- **WHAT IS BEING ASKED**: Copy the data below, switching "average" to "mean" and changing nothing else. Leave the pictures out of your copy.

--- RECORDS SHOWN ---

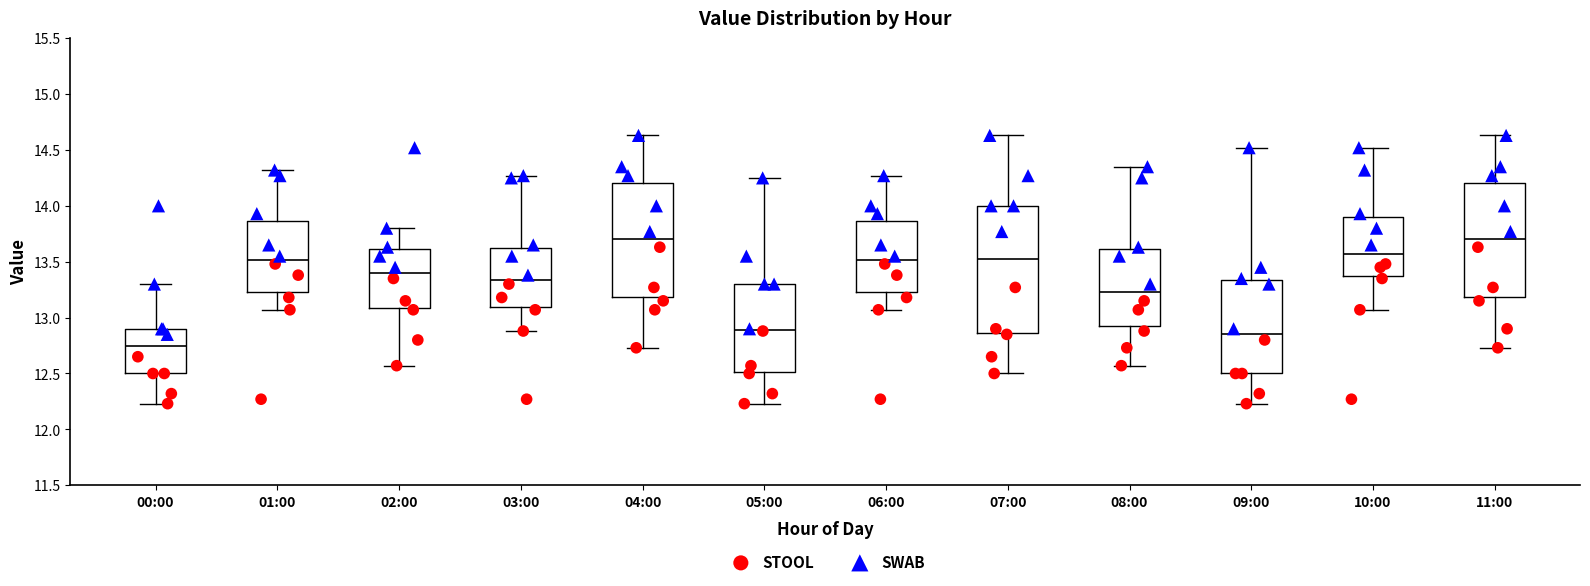

Reading left to right, read every box against the y-axis: the position of its median line, the range the box covers, and the ends of its whiskers. The values are not printed on the chart, so give them approximately, as read against the axis.

00:00: median 12.75, box 12.50 to 12.90, whiskers 12.25 to 13.30
01:00: median 13.50, box 13.25 to 13.85, whiskers 13.05 to 14.30
02:00: median 13.40, box 13.10 to 13.60, whiskers 12.55 to 13.80
03:00: median 13.35, box 13.10 to 13.65, whiskers 12.90 to 14.25
04:00: median 13.70, box 13.20 to 14.20, whiskers 12.75 to 14.65
05:00: median 12.90, box 12.50 to 13.30, whiskers 12.25 to 14.25
06:00: median 13.50, box 13.25 to 13.85, whiskers 13.05 to 14.25
07:00: median 13.50, box 12.85 to 14.00, whiskers 12.50 to 14.65
08:00: median 13.25, box 12.95 to 13.60, whiskers 12.55 to 14.35
09:00: median 12.85, box 12.50 to 13.35, whiskers 12.25 to 14.50
10:00: median 13.55, box 13.40 to 13.90, whiskers 13.05 to 14.50
11:00: median 13.70, box 13.20 to 14.20, whiskers 12.75 to 14.65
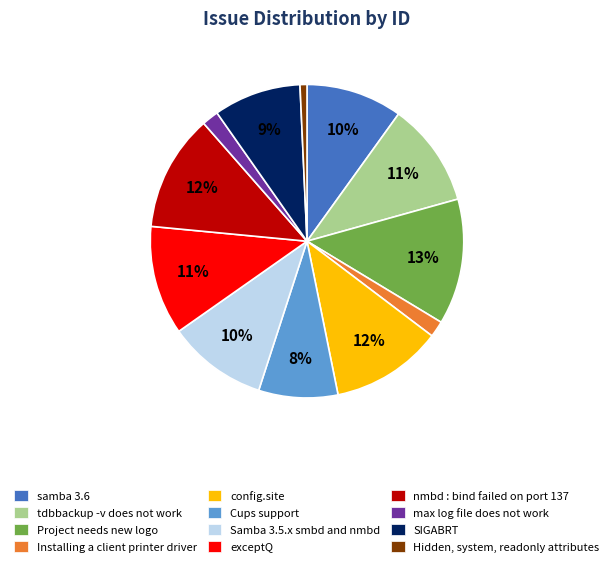

Between samba 3.6 and tdbbackup -v does not work, which is larger?

tdbbackup -v does not work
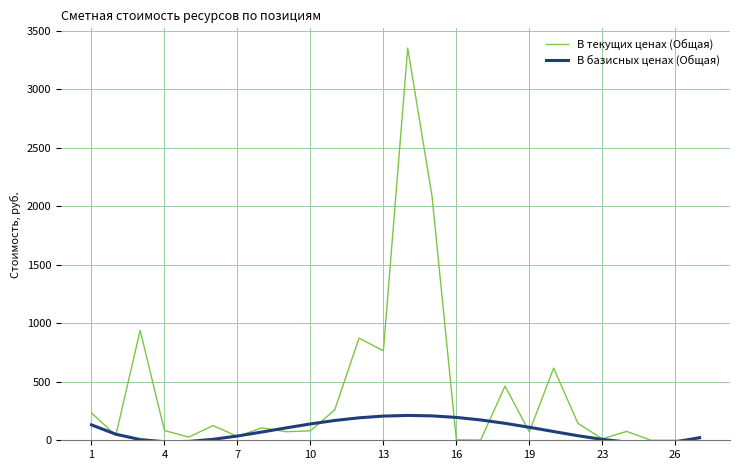

What is the average value of the В текущих ценах (Общая) series?

402.7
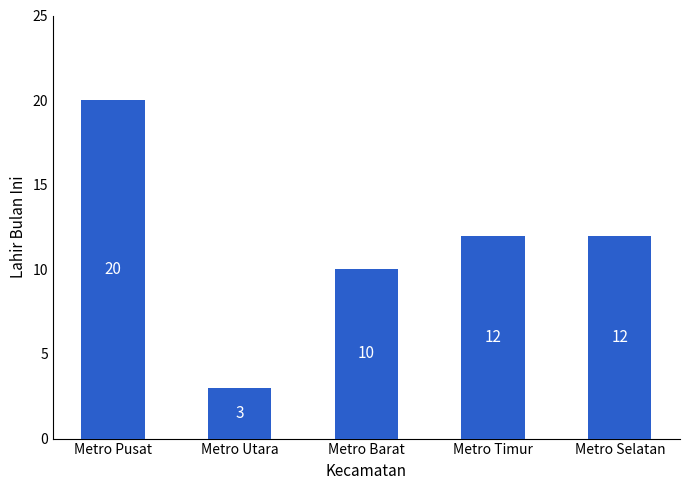

What is the label of the 5th bar from the right?

Metro Pusat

---

- **ANSWER BOX**:
Reading left to right, read every box against the y-axis: the position of its median line, the range the box covers, and the ends of its whiskers. The values are not printed on the chart, so give them approximately, as read against the axis.

00:00: median 12.75, box 12.50 to 12.90, whiskers 12.25 to 13.30
01:00: median 13.50, box 13.25 to 13.85, whiskers 13.05 to 14.30
02:00: median 13.40, box 13.10 to 13.60, whiskers 12.55 to 13.80
03:00: median 13.35, box 13.10 to 13.65, whiskers 12.90 to 14.25
04:00: median 13.70, box 13.20 to 14.20, whiskers 12.75 to 14.65
05:00: median 12.90, box 12.50 to 13.30, whiskers 12.25 to 14.25
06:00: median 13.50, box 13.25 to 13.85, whiskers 13.05 to 14.25
07:00: median 13.50, box 12.85 to 14.00, whiskers 12.50 to 14.65
08:00: median 13.25, box 12.95 to 13.60, whiskers 12.55 to 14.35
09:00: median 12.85, box 12.50 to 13.35, whiskers 12.25 to 14.50
10:00: median 13.55, box 13.40 to 13.90, whiskers 13.05 to 14.50
11:00: median 13.70, box 13.20 to 14.20, whiskers 12.75 to 14.65

Between samba 3.6 and tdbbackup -v does not work, which is larger?

tdbbackup -v does not work

What is the mean value of the В текущих ценах (Общая) series?

402.7

What is the label of the 5th bar from the right?

Metro Pusat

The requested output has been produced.